▶ TO DO
The entries below contain a stretch that opens with the line containing "24: (846, 500, 4.52)" and closes with the line containing "42: (966, 98, 4.28)"; set down that stretch exactly, both ends included, and nothing else.
*** Opening of MATERIALS PROVIDED ***
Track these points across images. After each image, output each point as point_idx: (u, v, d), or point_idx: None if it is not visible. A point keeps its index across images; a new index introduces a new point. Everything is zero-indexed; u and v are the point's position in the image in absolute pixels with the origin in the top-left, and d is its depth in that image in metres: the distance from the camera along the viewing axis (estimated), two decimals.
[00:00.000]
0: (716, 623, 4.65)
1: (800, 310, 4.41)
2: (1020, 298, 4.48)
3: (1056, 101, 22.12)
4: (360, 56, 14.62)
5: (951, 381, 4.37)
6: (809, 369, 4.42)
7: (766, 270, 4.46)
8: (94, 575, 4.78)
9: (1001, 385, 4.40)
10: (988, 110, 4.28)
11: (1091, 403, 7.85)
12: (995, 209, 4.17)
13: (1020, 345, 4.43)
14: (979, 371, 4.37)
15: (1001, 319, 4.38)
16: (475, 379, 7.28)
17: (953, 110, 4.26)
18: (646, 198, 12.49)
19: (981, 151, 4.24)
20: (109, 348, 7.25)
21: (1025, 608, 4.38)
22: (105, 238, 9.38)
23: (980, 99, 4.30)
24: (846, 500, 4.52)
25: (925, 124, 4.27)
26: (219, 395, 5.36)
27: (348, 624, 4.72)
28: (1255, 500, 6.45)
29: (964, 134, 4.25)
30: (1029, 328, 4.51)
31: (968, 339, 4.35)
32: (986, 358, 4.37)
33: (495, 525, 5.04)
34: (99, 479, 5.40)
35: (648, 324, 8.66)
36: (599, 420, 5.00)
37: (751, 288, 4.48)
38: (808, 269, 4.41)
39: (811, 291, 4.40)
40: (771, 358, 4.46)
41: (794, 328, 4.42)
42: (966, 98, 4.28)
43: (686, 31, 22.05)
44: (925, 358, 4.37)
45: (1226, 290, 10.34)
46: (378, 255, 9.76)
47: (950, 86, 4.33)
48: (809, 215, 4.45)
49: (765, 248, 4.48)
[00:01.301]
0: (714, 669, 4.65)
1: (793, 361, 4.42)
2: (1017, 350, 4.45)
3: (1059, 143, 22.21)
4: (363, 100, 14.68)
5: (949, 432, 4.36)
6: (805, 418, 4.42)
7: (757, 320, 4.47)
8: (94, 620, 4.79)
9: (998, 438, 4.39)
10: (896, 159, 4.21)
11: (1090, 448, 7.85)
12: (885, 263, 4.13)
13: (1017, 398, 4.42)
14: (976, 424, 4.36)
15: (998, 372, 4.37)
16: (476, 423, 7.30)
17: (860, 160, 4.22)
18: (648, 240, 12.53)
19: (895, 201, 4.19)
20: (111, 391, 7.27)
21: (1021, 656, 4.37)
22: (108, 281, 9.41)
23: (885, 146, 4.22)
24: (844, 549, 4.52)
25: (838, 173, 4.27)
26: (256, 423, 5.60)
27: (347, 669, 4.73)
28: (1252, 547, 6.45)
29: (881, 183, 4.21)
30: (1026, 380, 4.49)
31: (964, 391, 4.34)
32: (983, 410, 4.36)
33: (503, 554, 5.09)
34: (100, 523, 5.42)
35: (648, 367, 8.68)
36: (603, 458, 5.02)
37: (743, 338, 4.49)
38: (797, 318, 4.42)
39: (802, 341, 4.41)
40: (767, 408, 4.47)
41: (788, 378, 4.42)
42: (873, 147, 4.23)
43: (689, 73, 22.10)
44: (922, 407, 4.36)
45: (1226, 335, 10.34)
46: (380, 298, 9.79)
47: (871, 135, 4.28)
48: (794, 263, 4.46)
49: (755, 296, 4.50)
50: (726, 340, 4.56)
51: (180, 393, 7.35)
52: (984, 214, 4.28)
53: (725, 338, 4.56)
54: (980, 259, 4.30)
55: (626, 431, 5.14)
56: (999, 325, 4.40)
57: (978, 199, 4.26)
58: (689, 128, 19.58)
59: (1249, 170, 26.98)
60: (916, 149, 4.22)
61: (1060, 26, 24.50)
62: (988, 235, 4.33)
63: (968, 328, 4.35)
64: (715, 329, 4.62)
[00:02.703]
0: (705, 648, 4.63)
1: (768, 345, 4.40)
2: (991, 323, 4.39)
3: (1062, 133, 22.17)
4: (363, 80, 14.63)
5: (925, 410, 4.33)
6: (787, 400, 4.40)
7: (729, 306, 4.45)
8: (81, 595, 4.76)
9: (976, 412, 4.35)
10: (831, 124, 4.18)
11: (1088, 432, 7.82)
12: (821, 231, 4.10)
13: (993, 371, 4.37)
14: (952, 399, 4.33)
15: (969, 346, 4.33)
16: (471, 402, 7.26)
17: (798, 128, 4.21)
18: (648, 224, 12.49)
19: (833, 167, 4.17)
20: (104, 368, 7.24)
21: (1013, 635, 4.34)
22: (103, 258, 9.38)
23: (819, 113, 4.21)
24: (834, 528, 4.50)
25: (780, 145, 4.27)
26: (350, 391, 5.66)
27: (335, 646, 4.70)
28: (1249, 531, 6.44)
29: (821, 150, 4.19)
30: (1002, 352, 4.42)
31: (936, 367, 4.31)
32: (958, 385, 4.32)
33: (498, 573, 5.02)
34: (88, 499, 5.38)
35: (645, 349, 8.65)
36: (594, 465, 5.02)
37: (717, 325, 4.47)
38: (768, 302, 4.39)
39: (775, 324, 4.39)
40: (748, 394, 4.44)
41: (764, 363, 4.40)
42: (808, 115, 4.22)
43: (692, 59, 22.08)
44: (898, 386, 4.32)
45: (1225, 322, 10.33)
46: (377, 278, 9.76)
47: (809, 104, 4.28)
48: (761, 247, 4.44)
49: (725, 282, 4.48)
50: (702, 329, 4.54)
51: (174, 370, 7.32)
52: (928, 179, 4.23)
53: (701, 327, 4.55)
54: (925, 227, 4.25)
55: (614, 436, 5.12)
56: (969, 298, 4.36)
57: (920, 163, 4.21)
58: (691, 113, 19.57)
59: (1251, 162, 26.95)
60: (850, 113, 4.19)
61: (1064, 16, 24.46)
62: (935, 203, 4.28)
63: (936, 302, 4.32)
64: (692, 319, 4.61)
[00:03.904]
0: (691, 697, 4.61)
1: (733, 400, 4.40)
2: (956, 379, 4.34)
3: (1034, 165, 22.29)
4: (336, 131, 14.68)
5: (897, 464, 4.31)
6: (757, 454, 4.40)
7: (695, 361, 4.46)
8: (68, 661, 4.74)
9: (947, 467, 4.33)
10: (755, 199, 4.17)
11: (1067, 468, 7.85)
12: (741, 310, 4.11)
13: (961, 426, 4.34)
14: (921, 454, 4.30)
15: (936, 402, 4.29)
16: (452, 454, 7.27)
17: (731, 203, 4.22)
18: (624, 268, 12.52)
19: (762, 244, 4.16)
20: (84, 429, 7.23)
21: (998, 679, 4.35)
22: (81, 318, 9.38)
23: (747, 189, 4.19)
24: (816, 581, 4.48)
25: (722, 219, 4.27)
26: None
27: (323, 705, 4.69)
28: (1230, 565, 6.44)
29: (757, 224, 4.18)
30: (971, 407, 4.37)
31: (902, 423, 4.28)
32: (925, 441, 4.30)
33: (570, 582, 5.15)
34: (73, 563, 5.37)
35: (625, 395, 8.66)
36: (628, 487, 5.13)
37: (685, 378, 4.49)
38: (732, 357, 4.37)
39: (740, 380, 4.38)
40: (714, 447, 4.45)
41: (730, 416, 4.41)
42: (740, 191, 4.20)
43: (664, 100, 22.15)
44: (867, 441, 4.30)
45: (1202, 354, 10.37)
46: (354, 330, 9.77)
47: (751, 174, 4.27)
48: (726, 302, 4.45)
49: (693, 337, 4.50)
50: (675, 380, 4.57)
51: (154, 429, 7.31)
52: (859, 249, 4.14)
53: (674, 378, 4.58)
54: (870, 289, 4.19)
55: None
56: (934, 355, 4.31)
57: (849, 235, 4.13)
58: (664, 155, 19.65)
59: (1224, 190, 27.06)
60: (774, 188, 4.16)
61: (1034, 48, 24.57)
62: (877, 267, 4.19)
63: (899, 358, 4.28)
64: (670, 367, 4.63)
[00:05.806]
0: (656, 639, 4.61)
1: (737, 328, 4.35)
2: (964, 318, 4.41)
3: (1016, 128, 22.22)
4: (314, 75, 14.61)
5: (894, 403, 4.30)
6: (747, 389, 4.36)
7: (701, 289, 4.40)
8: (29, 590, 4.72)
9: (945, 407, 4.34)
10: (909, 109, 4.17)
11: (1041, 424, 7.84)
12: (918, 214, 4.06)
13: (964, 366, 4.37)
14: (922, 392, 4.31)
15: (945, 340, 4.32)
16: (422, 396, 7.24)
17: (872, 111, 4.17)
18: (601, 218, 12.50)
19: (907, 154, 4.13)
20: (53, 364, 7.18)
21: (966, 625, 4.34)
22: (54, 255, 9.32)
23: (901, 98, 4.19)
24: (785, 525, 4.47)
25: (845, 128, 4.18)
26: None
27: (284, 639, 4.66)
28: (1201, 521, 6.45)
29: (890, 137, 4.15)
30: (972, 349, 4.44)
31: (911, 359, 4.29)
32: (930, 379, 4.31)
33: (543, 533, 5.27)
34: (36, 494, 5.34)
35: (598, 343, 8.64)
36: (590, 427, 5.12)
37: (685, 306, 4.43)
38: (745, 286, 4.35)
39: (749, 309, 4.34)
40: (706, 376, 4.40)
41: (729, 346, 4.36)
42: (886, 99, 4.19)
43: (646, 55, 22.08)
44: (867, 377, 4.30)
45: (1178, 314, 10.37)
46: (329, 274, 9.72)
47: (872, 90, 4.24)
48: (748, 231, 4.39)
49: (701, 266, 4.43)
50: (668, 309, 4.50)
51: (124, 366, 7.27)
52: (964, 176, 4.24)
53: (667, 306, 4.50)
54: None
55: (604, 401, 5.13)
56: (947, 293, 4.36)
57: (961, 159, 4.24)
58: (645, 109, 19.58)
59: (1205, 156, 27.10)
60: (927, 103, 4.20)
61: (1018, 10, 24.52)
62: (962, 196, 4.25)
*** Close of MATERIALS PROVIDED ***
▶ RESPONSE AREA
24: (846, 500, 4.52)
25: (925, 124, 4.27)
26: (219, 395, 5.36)
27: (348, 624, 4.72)
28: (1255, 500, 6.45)
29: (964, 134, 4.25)
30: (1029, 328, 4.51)
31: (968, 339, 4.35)
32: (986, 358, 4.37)
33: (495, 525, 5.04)
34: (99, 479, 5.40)
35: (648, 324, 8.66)
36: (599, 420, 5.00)
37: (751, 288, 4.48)
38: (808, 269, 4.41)
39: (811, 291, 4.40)
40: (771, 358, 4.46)
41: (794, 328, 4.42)
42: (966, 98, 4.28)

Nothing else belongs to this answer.